The East Point was a cargo ship that was built in 1901 by JL Thompson at the Sunderland yards. The vessel was powered by a triple expansion engine and had 3 boilers. Tonnage of 5234 and nearly 120m long. A big ship. As WW1 developed she became a defensively armed ship.

On 9th March 1917 she was heading for Philadelphia from London when she was attacked by a German submarine (U-48) and subsequently sunk some 9 miles south eastwards from the Eddystone lighthouse.

However, although the vessel was fatally torpedoed she didn’t sink straight away but continued on moving through the water. Meanwhile U-48 ascended to periscope depth intent on more attacks. But the sub was right in the path of East Point. A collision was inevitable, the conning tower of the sub was damaged and 2 men died. The sub quickly descended to the seabed at about 70m, effected repairs and then ascended. Owing to the damaged conning tower the sub had to continue back to Wilhelmshaven on the surface for 6 days. Being a determined sub she still sunk an extra sailing vessel on the way back.

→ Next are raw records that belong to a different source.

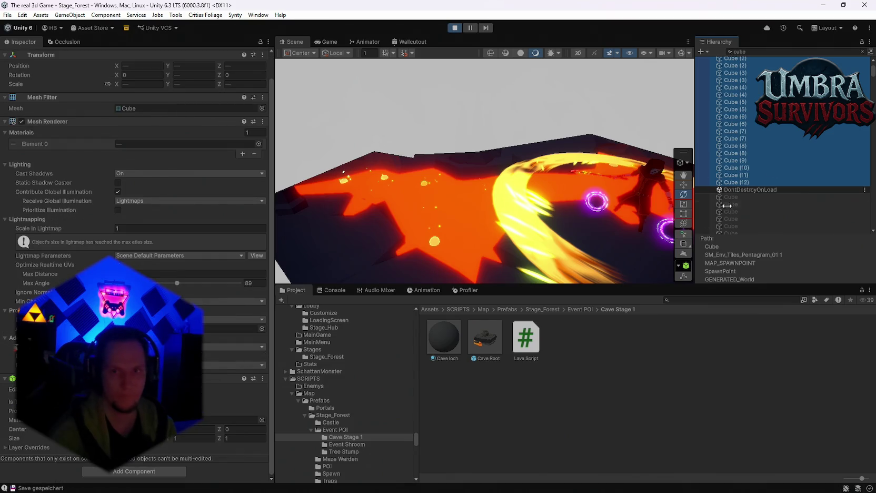
scroll(757, 125, up, 3)
click(739, 74)
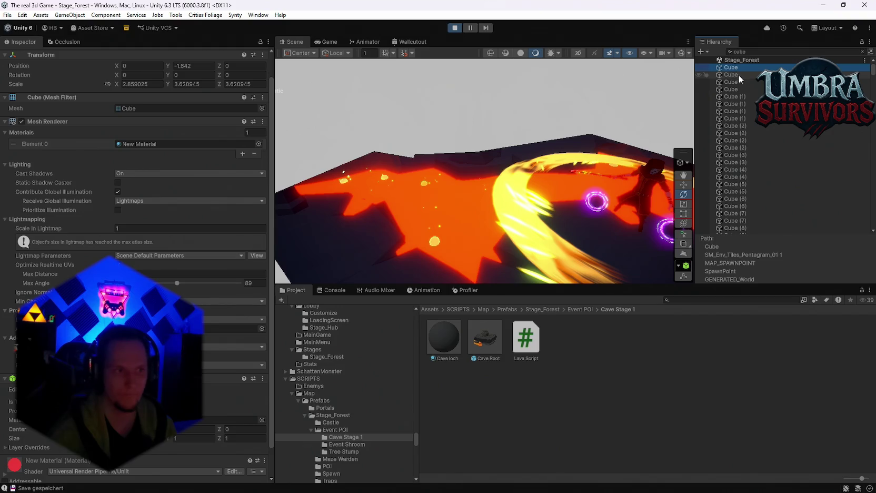
scroll(739, 74, down, 3)
shift+click(750, 116)
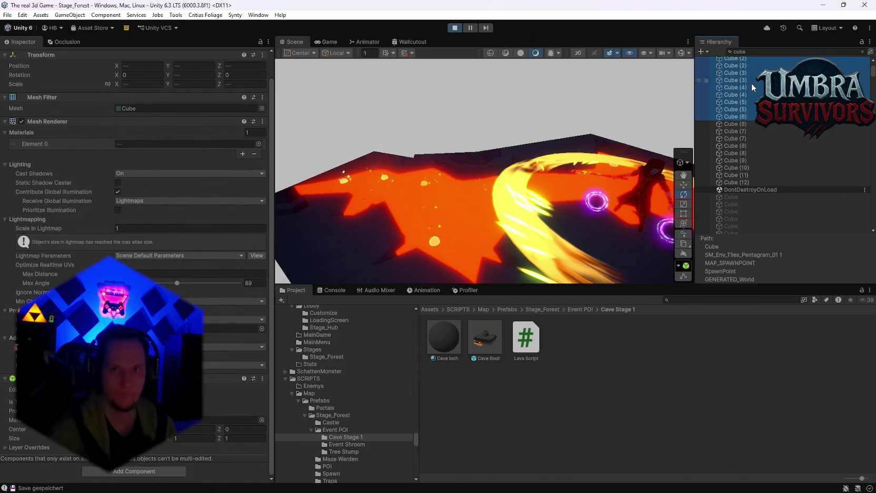
scroll(752, 87, up, 5)
shift+click(737, 97)
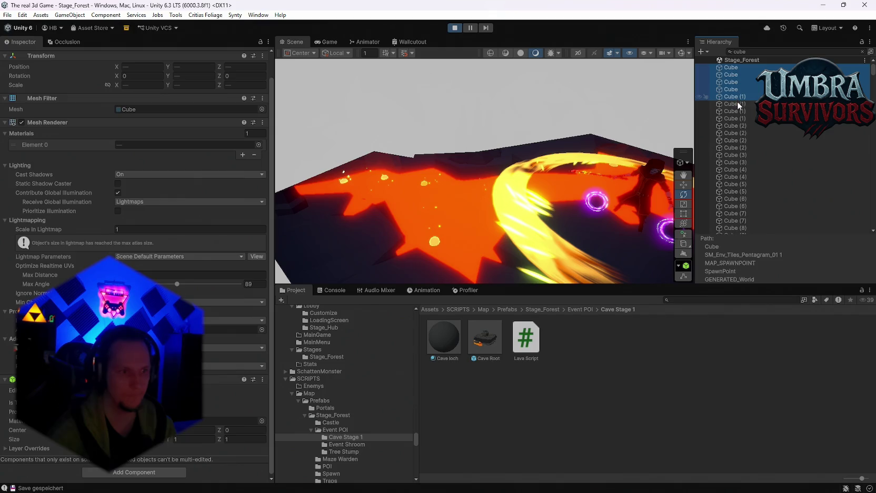
click(732, 75)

Meanwhile the East Point had sunk. All 45 crew survived and were transported to Plymouth.

Here’s a description:

http://www.maritimequest.com/daily_event_archive/2014/03_mar/09_east_point_u48.htm

For today’s divers the wreck lies upright from about 68m seabed. The East Point is an impressive wreck. Although the bow section is well broken up, midships is reasonably complete but the stern is still good and stands proud of the seabed at 52m. The bows lie SW at 213 degrees. Slack water is the usual 3 hrs before and 3 hrs after HW at Plymouth.